抜粋文:
━━━━━━━━━━━━━━━━━━━━━━━━━━━━━━
このブログで紹介している登山ルートの状況は、現在の当該ルートの状況を保証するものではありません。
山行に先立っては、必ずご自身での情報収集を怠らず、安全な計画を心がけてください。

2015年5月9日土曜日

山行記 : 2015年4月29日~ 大峰奥駈道 1日目 二蔵宿まで



(この記事は「計画概要」の続きです。)


山の朝は早い。

昨日は仕事を定時に退勤し、パッキングを完了して就寝したものの、うまく寝付けなかった。
小学校のときも遠足の前日には寝付きが悪いほうだったが、それは今でも変わらないようだ。

早朝、105リットルのザックを背負って家を出る。
重いことは重いのだが、おそらく水を除いた重量で20kgに満たないぐらいかもしれない。思ったよりは軽い。
こいつを背負って約100kmの尾根道を歩きとおすのだと思うと、身が引き締まるというよりも、不安で押しつぶされそうになる。


新幹線、特急列車を乗り継ぎ、近鉄吉野駅に到着したのは11時前だった。

駅前には、お土産屋さんが数軒。
この向こうにケーブルカーの駅がある。

予定としては、ケーブルカーで上がった後に、バスに乗り継いで金峯神社のすぐ手前(奥千本バス停)まで行く予定。

11:04、ケーブルカーの駅に到着。

「ケーブルカー」なので、高尾山や御岳山や筑波山や黒部にあるようなやつを想像していたら、ちょっと思ったのと違ってた。
━━━━━━━━━━━━━━━━━━━━━━━━━━━━━━
データセットの行:

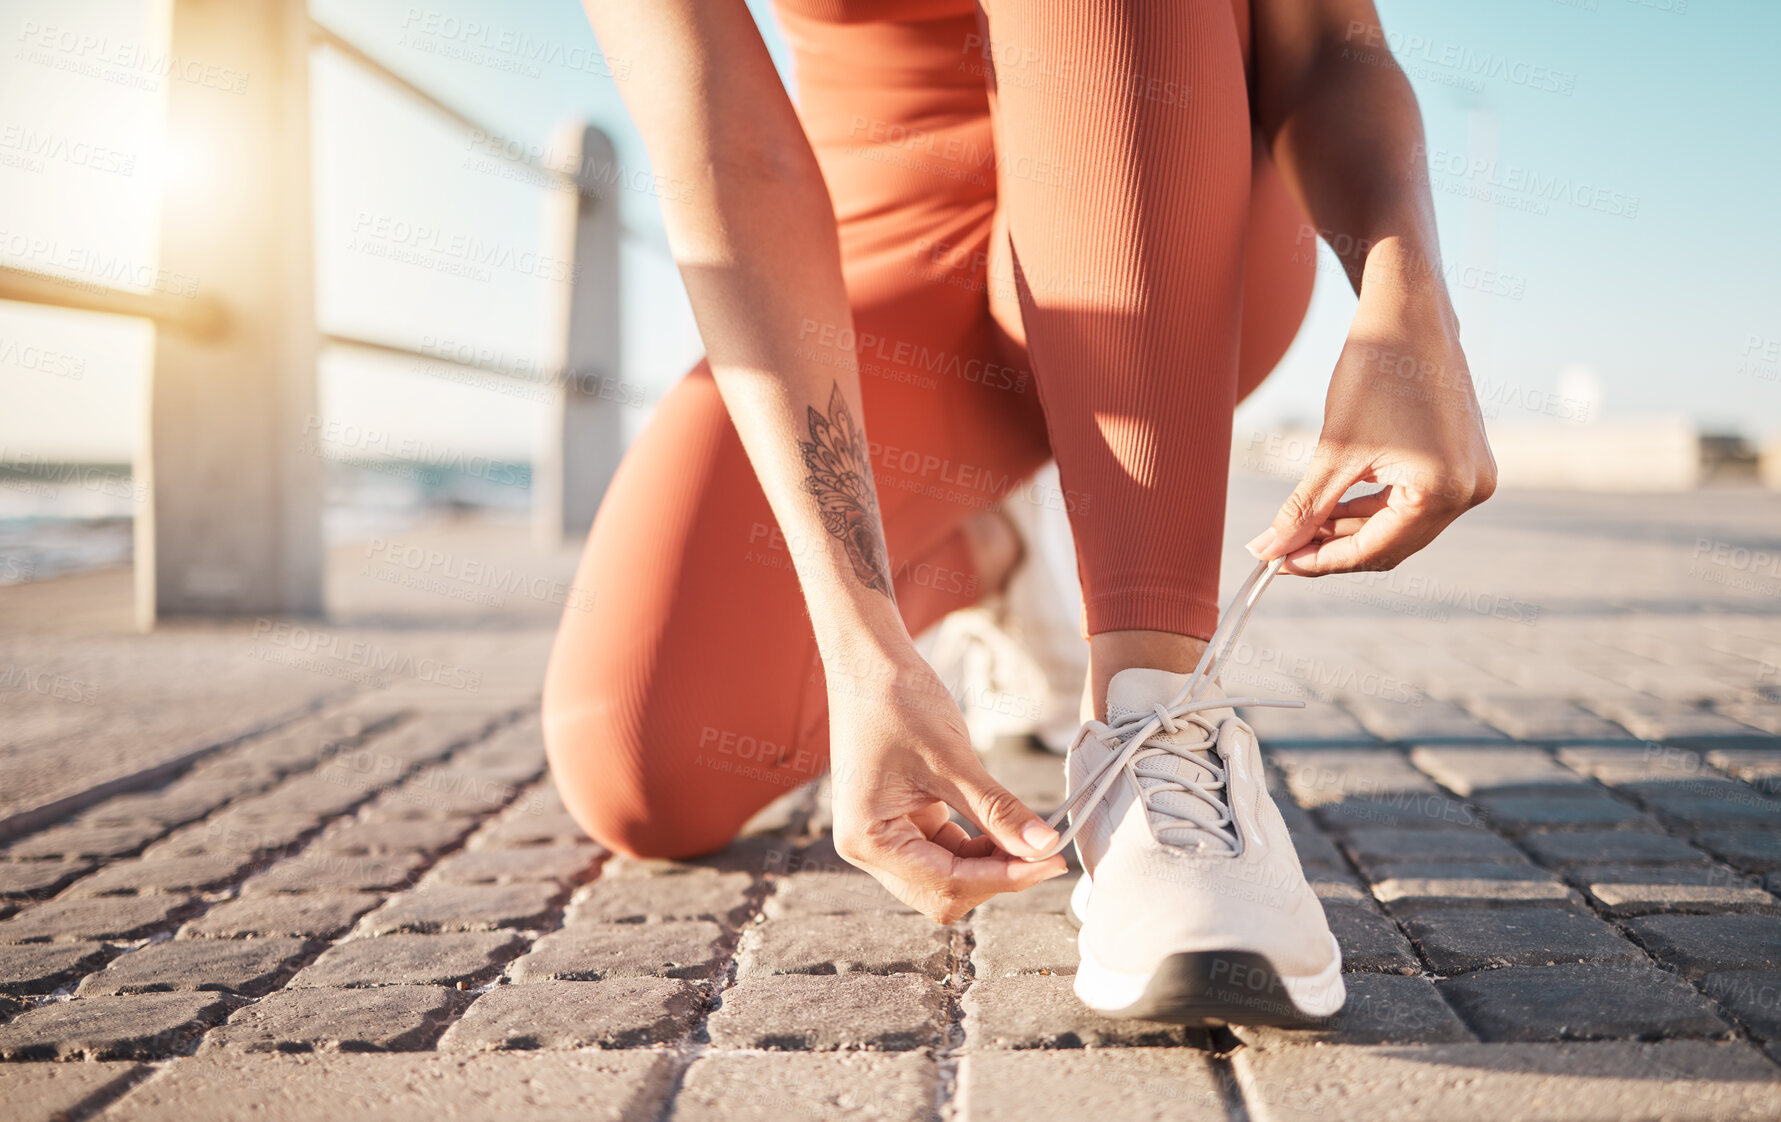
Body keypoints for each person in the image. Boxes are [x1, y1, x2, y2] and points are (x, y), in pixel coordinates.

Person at [543, 0, 1495, 1023]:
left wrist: (1409, 306)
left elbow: (1325, 48)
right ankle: (989, 555)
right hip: (883, 262)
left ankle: (1149, 718)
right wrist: (858, 641)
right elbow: (731, 151)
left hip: (1171, 211)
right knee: (648, 765)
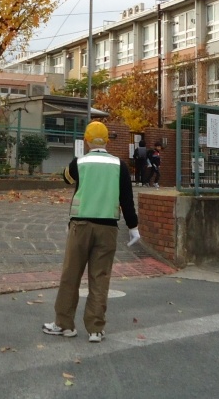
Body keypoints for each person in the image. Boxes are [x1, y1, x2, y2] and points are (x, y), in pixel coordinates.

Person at [43, 120, 140, 344]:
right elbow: (126, 199)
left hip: (80, 227)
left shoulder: (80, 163)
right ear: (107, 140)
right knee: (100, 278)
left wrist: (78, 159)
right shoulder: (119, 165)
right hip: (108, 229)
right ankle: (96, 329)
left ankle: (64, 324)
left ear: (86, 140)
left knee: (71, 275)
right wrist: (133, 227)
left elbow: (65, 178)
━━━━━━━━━━━━━━━━━━━━━━━━━━━━━━
課題の指示: 大峰奥駈道の山行記から、「小学校のときも遠足の前日には」を含む語句で始まり「この向こうにケーブルカーの駅がある。」で終わる部分を一字も変えずに書き写して返しなさい。

課題の解答:
小学校のときも遠足の前日には寝付きが悪いほうだったが、それは今でも変わらないようだ。

早朝、105リットルのザックを背負って家を出る。
重いことは重いのだが、おそらく水を除いた重量で20kgに満たないぐらいかもしれない。思ったよりは軽い。
こいつを背負って約100kmの尾根道を歩きとおすのだと思うと、身が引き締まるというよりも、不安で押しつぶされそうになる。


新幹線、特急列車を乗り継ぎ、近鉄吉野駅に到着したのは11時前だった。

駅前には、お土産屋さんが数軒。
この向こうにケーブルカーの駅がある。